Studenten die geen lachgas gebruiken, gaven aan dat zij er geen behoefte aan hebben, tegen het gebruik van drugs zijn en het niet nodig hadden om een leuk feestje te hebben. Bovendien schatten zij vaker in dat het gebruik van lachgas schadelijke effecten heeft, terwijl veel lachgasgebruikers de risico’s van hun eigen gebruik lijken te bagatelliseren. Vrijwel allemaal gaven zij aan dat zij lachgas niet als noemenswaardige drug beschouwen, vanwege de laagdrempeligheid ervan. 

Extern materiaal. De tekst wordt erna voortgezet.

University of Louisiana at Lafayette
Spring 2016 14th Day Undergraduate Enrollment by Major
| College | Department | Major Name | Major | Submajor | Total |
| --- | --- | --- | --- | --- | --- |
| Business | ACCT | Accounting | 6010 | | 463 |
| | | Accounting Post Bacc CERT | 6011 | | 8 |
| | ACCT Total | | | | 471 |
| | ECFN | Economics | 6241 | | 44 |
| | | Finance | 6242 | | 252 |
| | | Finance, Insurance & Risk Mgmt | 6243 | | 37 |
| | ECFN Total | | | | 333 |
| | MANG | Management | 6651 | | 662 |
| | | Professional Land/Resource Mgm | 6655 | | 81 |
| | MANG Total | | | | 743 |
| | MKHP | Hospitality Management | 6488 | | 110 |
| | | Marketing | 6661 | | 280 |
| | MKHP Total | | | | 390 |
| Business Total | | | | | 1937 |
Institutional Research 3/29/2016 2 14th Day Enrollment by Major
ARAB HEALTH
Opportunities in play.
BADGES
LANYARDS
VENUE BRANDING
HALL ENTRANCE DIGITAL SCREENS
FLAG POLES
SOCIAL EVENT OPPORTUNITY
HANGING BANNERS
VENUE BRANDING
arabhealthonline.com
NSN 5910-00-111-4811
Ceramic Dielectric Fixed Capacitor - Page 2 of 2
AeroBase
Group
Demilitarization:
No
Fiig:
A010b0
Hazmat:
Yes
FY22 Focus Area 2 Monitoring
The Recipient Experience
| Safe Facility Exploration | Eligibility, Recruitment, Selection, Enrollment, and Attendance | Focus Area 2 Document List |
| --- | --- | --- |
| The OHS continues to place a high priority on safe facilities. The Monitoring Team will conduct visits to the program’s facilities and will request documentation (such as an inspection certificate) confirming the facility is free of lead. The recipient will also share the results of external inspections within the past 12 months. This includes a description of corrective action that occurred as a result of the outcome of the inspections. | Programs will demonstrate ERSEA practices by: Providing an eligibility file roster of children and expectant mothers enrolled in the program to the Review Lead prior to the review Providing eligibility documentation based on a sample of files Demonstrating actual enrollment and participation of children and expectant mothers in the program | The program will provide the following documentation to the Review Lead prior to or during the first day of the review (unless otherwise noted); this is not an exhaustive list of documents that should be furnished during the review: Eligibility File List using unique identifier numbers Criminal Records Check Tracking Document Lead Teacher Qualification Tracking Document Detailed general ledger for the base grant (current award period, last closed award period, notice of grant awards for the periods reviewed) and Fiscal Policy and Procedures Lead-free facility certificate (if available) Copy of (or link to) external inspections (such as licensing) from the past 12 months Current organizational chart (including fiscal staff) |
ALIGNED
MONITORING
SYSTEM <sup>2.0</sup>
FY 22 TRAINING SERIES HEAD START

Lachgas is makkelijk verkrijgbaar en de effecten duren relatief kort11,12. Het lijkt aannemelijk dat de eenvoudige beschikbaarheid het gebruik stimuleert. Studenten gaven aan dat een verbod op lachgas hen niet zou weerhouden om te gebruiken, maar dat een gebrek aan beschikbaarheid als gevolg van het verbod hun gebruik wel zou laten afnemen. Bovendien kan een verbod aandacht vestigen op de schadelijke gevolgen van lachgas, waardoor de risicoperceptie wordt vergroot en gebruik verminderd kan worden13. Aan de andere kant kan een verbod er ook voor zorgen dat er juist meer nieuwsgierigheid gewekt wordt, omdat het verboden is en daardoor spannender om te gebruiken. Er wordt daarom verwacht dat een verbod op lachgas het gebruik enigszins zal doen afnemen, maar dat het effect beperkt zal blijven. 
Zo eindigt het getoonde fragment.